- **About this task**: Transcribe all the data below exactly, leaving its pictures out.

═══ Exercise data

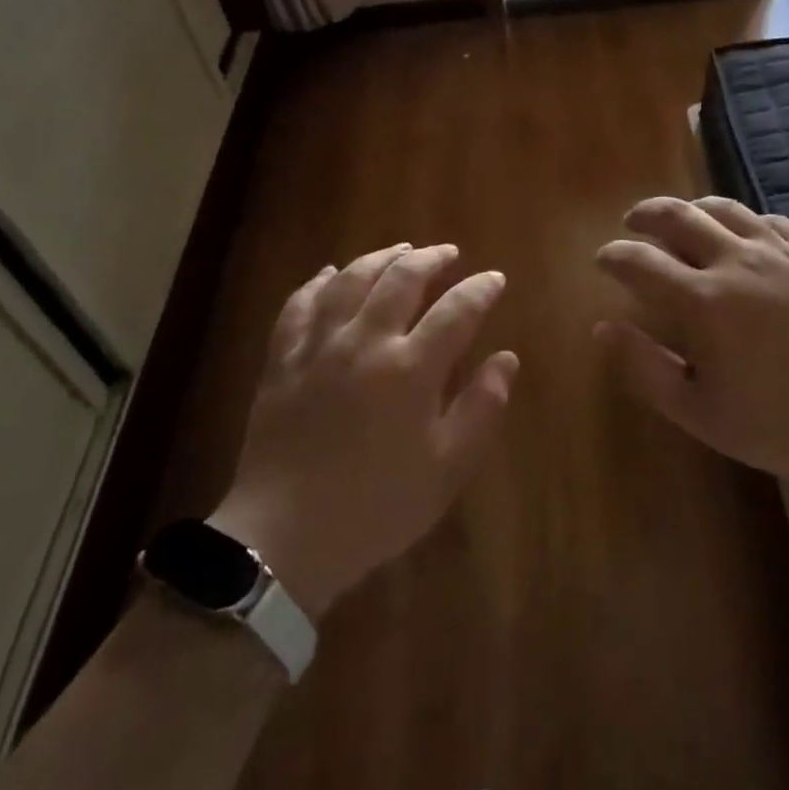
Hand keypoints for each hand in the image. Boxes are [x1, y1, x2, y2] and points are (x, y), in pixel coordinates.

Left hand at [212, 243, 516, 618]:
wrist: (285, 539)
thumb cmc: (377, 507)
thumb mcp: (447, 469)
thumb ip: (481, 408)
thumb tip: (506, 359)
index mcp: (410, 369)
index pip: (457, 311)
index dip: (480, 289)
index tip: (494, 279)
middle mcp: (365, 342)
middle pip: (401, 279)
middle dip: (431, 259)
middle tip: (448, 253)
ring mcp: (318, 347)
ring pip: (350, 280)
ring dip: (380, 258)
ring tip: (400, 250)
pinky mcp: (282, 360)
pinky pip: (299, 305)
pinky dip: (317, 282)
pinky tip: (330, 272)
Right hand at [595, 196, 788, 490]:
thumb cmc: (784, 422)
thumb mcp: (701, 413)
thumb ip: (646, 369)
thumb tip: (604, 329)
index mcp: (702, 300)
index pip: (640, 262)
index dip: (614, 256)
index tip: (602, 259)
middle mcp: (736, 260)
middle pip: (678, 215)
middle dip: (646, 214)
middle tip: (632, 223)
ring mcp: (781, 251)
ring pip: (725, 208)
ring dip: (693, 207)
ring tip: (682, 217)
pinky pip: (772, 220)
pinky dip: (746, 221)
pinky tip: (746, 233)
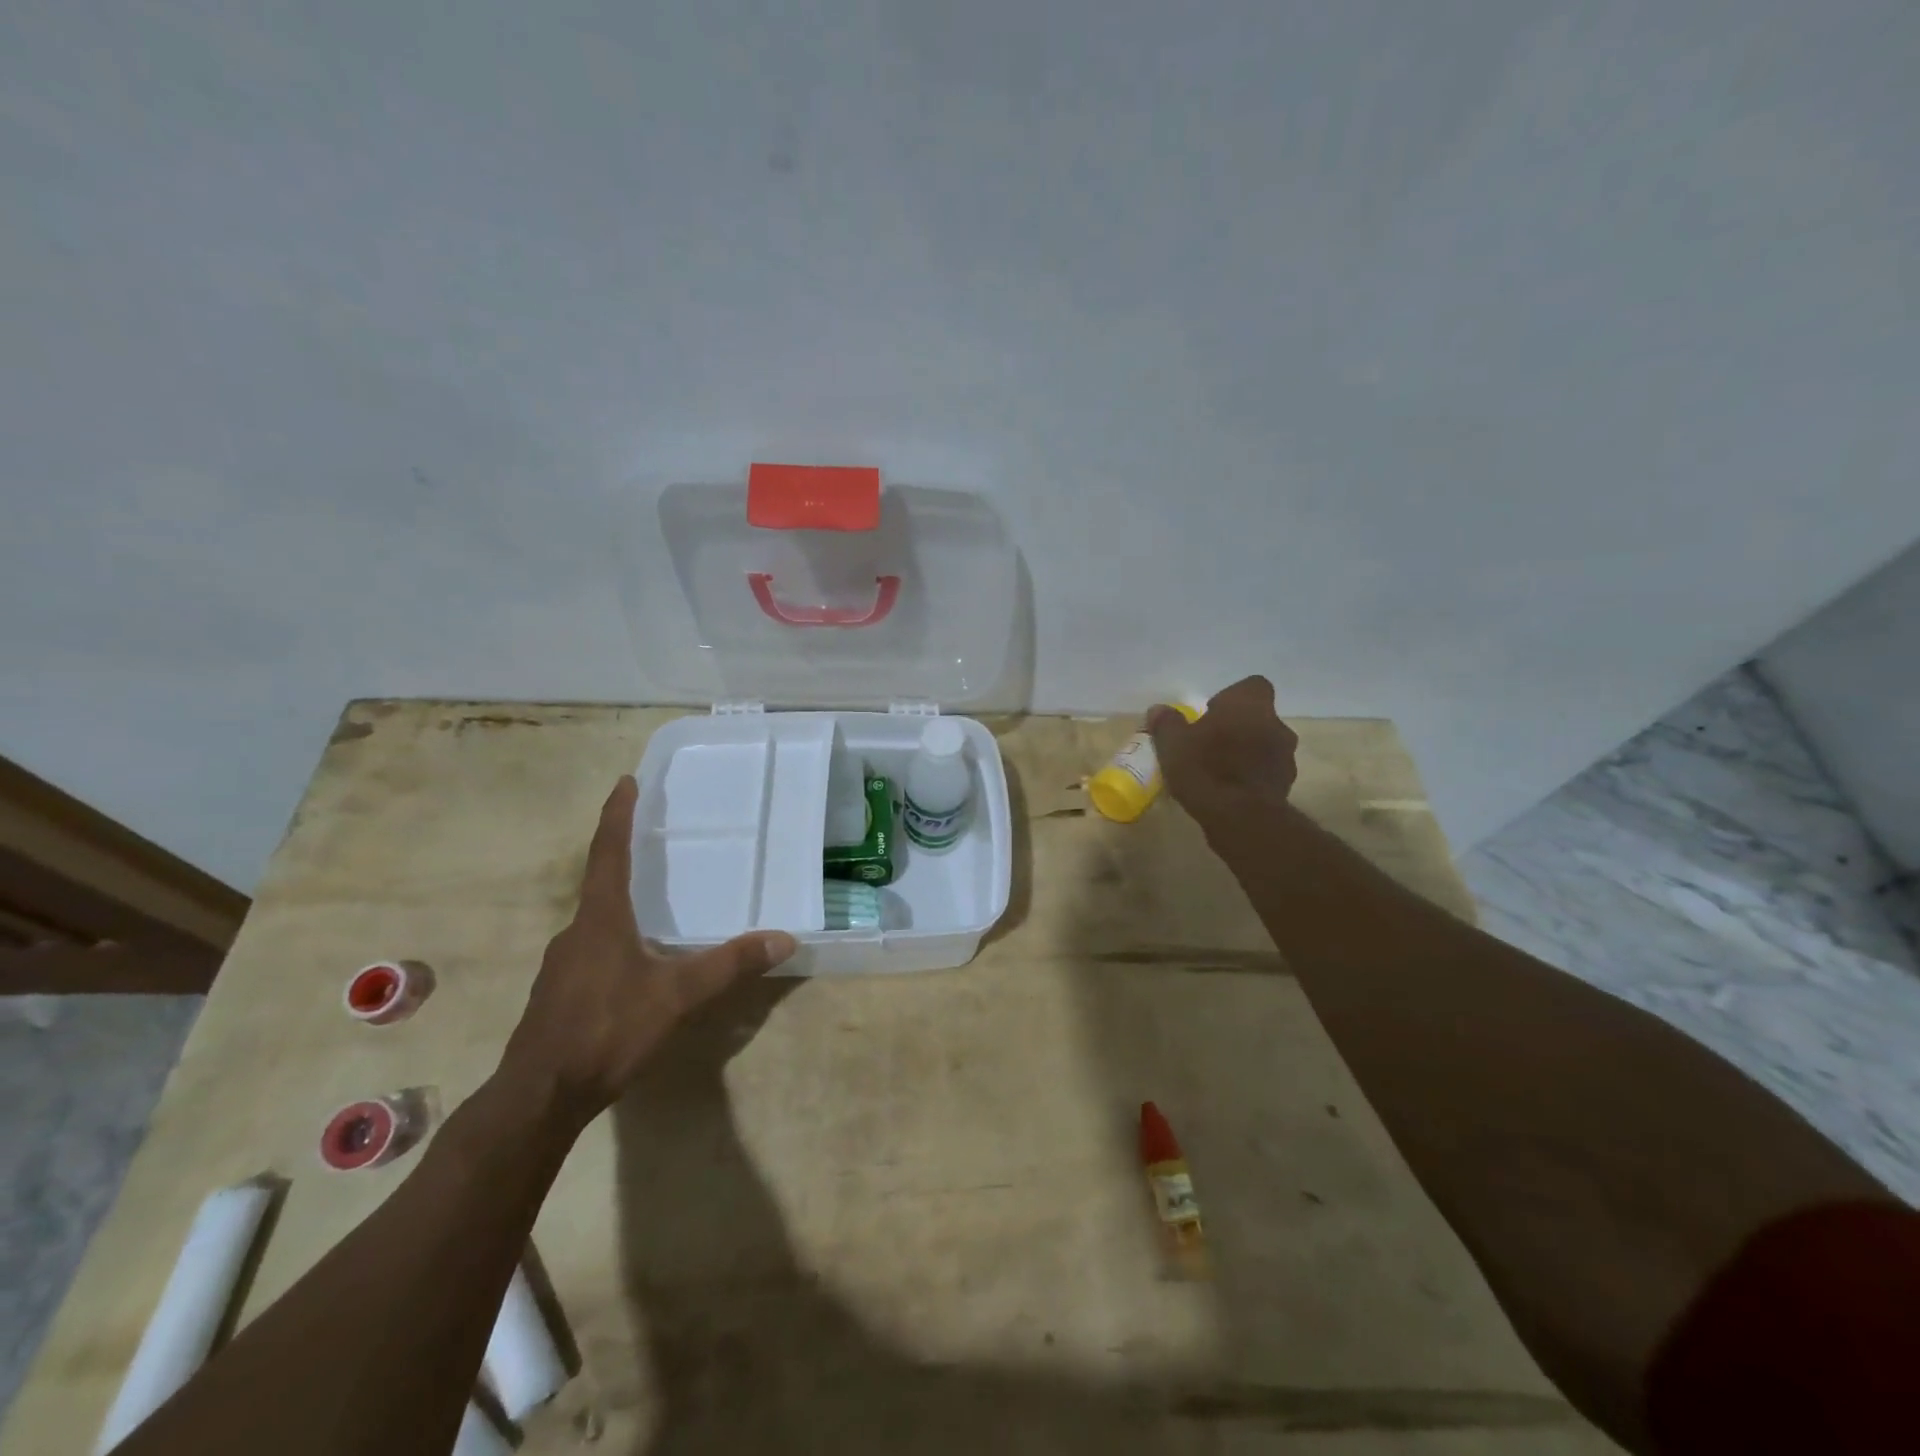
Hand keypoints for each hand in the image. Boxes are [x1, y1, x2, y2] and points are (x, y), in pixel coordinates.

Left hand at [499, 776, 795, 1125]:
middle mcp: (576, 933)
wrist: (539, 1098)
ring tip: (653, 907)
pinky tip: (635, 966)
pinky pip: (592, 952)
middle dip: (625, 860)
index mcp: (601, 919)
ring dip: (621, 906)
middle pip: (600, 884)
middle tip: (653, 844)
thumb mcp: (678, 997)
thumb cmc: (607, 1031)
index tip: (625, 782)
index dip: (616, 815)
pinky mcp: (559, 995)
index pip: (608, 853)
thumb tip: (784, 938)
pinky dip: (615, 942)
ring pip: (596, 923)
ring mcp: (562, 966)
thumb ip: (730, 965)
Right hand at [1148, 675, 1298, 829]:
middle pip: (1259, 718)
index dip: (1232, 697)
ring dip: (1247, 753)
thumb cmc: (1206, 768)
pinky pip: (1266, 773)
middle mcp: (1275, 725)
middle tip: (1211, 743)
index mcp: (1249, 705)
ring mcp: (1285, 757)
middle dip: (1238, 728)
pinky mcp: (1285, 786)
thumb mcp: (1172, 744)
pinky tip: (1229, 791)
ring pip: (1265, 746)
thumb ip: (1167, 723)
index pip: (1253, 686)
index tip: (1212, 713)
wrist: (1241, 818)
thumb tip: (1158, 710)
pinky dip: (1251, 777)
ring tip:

══════

- **Solved problem**:
Hand keypoints for each hand in the image. Boxes are [x1, y1, x2, y2] and points are (x, y), in pixel coordinates.

Left hand at [212, 243, 516, 618]:
wrist: (285, 539)
thumb cmc: (377, 507)
thumb mcp: (447, 469)
thumb ip: (481, 408)
thumb tip: (506, 359)
index mcp: (410, 369)
index pip: (457, 311)
index dip: (480, 289)
index tip: (494, 279)
middle mcp: (365, 342)
middle pip: (401, 279)
middle dip: (431, 259)
middle tip: (448, 253)
ring mcp: (318, 347)
ring pip: (350, 280)
ring dip: (380, 258)
ring tip: (400, 250)
pinky mcp: (282, 360)
pinky pip: (299, 305)
pinky dip: (317, 282)
pinky tip: (330, 272)
Right hand at [595, 196, 788, 490]:
thumb cmc: (784, 422)
thumb mcp: (701, 413)
thumb ip: (646, 369)
thumb tip: (604, 329)
index mcp: (702, 300)
index pip: (640, 262)
index dip: (614, 256)
index tip: (602, 259)
middle mcp: (736, 260)
middle pip: (678, 215)
middle dip: (646, 214)
middle tip: (632, 223)
ring mcp: (781, 251)
ring pip: (725, 208)
ring dip: (693, 207)
ring tip: (682, 217)
pinky pip: (772, 220)
pinky dip: (746, 221)
pinky tip: (746, 233)
Hand keypoints for each hand in the image. Boxes are [x1, y1, x2, y2] and points are (x, y), in pixel coordinates.

Left hand at [499, 776, 795, 1125]:
middle mcp: (576, 933)
wrist: (539, 1098)
ring tip: (653, 907)
pinky tip: (635, 966)
pinky pip: (592, 952)
middle dip: (625, 860)
index mcp: (601, 919)
ring dip: (621, 906)
middle pip: (600, 884)
middle tip: (653, 844)
thumb mcp: (678, 997)
thumb cmc: (607, 1031)
index tip: (625, 782)
index dip: (616, 815)
pinky mcp: (559, 995)
index pip: (608, 853)
thumb tip: (784, 938)
pinky dip: (615, 942)
ring pip: (596, 923)
ring mcp: (562, 966)
thumb ip: (730, 965)
Right hand at [1148, 675, 1298, 829]:
middle pip: (1259, 718)
index dip: (1232, 697)
ring dip: (1247, 753)
thumb cmc: (1206, 768)
pinky pip: (1266, 773)
middle mcp: (1275, 725)
middle tip: (1211, 743)
index mcp: (1249, 705)
ring mcp: (1285, 757)
middle dip: (1238, 728)
pinky mcp: (1285, 786)
thumb mcp: (1172, 744)
pinky tip: (1229, 791)
ring pip: (1265, 746)
thumb ip: (1167, 723)
index pip: (1253, 686)
index tip: (1212, 713)
wrist: (1241, 818)
thumb tip: (1158, 710)
pinky dip: (1251, 777)
ring tip:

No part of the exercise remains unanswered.